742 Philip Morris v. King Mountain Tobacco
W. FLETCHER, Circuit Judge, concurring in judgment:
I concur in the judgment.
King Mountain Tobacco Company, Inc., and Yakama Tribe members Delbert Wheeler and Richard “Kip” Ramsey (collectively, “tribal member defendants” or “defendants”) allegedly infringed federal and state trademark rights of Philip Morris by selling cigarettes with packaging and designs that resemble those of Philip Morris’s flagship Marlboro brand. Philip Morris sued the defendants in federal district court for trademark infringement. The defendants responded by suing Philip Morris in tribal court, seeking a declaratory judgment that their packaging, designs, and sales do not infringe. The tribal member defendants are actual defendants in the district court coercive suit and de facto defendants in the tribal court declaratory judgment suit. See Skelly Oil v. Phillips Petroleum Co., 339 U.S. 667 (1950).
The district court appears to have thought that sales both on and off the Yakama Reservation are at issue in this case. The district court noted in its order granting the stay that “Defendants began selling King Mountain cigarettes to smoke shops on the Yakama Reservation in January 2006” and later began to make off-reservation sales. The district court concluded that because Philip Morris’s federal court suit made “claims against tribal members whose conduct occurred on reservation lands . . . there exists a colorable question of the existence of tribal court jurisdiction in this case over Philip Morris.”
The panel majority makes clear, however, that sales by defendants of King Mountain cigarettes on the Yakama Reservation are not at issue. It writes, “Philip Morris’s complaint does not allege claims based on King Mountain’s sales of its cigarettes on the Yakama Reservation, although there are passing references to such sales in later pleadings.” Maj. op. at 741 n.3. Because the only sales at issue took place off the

#### [What is needed]
All lines in the listing above from the line containing "W. FLETCHER, Circuit" to the line containing "King Mountain Tobacco Company, Inc., and", inclusive, should be retyped exactly; no other lines should appear.

#### [Response area]
W. FLETCHER, Circuit Judge, concurring in judgment:
I concur in the judgment.
King Mountain Tobacco Company, Inc., and Yakama Tribe members Delbert Wheeler and Richard “Kip” Ramsey (collectively, “tribal member defendants” or “defendants”) allegedly infringed federal and state trademark rights of Philip Morris by selling cigarettes with packaging and designs that resemble those of Philip Morris’s flagship Marlboro brand. Philip Morris sued the defendants in federal district court for trademark infringement. The defendants responded by suing Philip Morris in tribal court, seeking a declaratory judgment that their packaging, designs, and sales do not infringe. The tribal member defendants are actual defendants in the district court coercive suit and de facto defendants in the tribal court declaratory judgment suit. See Skelly Oil v. Phillips Petroleum Co., 339 U.S. 667 (1950).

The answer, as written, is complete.